You must consider the factors that will impact your expectations so that you can get a clear view of it.
Emotion is the triggering factor that controls your expectations.
When you set reasonable expectations, and when you get the opportunity to meet them, it feels great, right?
But then, how does this relate to trading?
Basically, human beings are born with the ability to avoid pain.
We have it in our body.
But, your pain-avoidance ability works differently in trading that it links with emotions.
When you set a trading expectation, you try to avoid all the information that invalidates your expectation.
Somehow, you find reasons, rationalize, and even worse, you make yourself feel great about avoiding the information.
This isn’t healthy.
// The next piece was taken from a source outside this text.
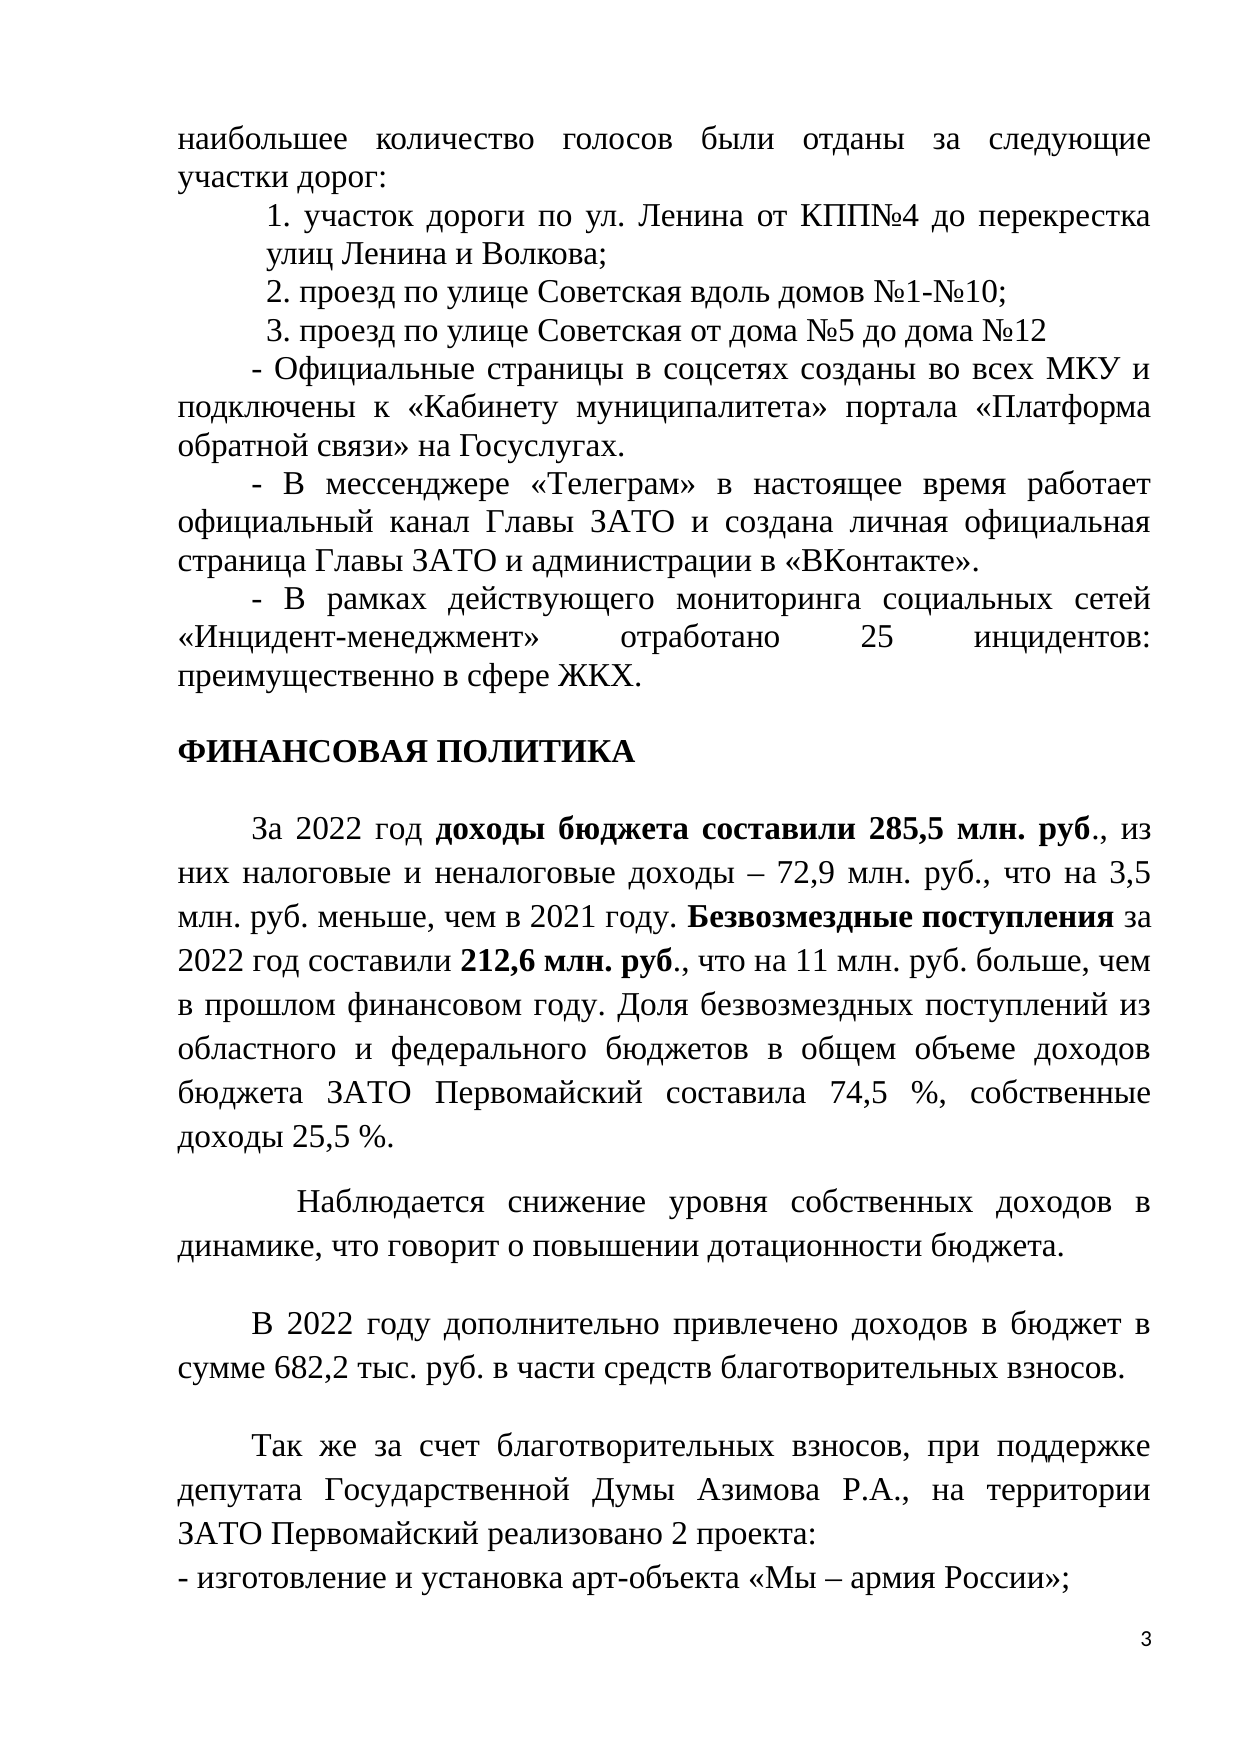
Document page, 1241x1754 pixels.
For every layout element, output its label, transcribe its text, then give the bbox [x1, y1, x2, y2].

You might end up blowing your trading account as a whole, so think about this!
Anyway, you’ll face difficulties if you don’t manage your expectations.
But, what could happen with mismanaged expectations in trading?
It is completely okay to set expectations in trading, yet the problem is with unrealistic expectations.
A higher percentage of naive traders have the habit of setting unrealistic expectations because they are not aware of the market.
Your expectations will lead to frustrations when things don’t turn out as you planned.
When you are continuously defeated, and none of your expectations are met, so the frustration turns to resentment towards the Forex market.
This may even result in giving up on trading altogether!
For example, when you hope for a losing trade to turn into profitable miraculously, this kind of issue occurs.
Even if the price action is not in your favor, you might ignore all the signals and details to support your expectation.
The obvious pattern will be invisible because you don’t want to accept it.
This is not a good sign if you want to persist in the Forex market.
You must manage your expectations if you want to remain in the market.
Also, if you are ready to manage expectation, you’ll start to see what price action is signaling you.
Sometimes, you must let the market move a little bit if you want to gain profit; thus, adjusting your expectation is the only wise choice that you could make.
Let go of the market when you can’t handle it, but manage your expectations because it is in your control.
If you do this, you’d be able to make rational decisions in trading and only through rational decisions can you achieve your goal.
It is better to explain the importance of managing your expectations in Forex trading.
Generally, when you are trading Forex, you have to consider many factors.
You might have to learn a lot before entering the market.
It is important to be up-to-date with the market, to have a journal, a plan, trading strategies, and much more.
So with all these, you must also give due importance to your expectations because it is the basement to your success.
In Forex trading, you must anticipate the market movement to make a decision or to execute your plan.
At this time, you must be a trader who doesn’t make emotional decisions, instead of a rational decision.
If you want to trade like professionals, you must treat emotions as your enemy.
The emotions will not let you move forward when you see a profitable trade signal.
Or they might push you out of trade even if the price signal is profitable.
Somehow, your emotion will make you a weak trader and make decisions on your behalf.
Hence, in trading, it is important to think logically, not emotionally!
Moreover, emotional discipline is one of the important parts of the Forex journey.
Almost all the professional traders would have passed this stage.
Of course, you can’t completely avoid expectations or emotions, but you can control your emotions and manage your expectations.
It is completely natural to expect because we are humans.
Like I already said, you must learn to manage your expectations.
If you set unrealistic expectations, you are the one to be frustrated at the end. Remember, you are not going to make profits alone; this is going to be a roller-coaster journey.
You will come across losses so you must learn to overcome the losses.
Managing expectations is not when you hang on to a trade that you are going to lose.
Instead, when you give up on it and accept that it is not going to be a profitable outcome.
Once you learn to cut losses short and to accumulate profits even if they are small, you’ll become much better at what you are doing.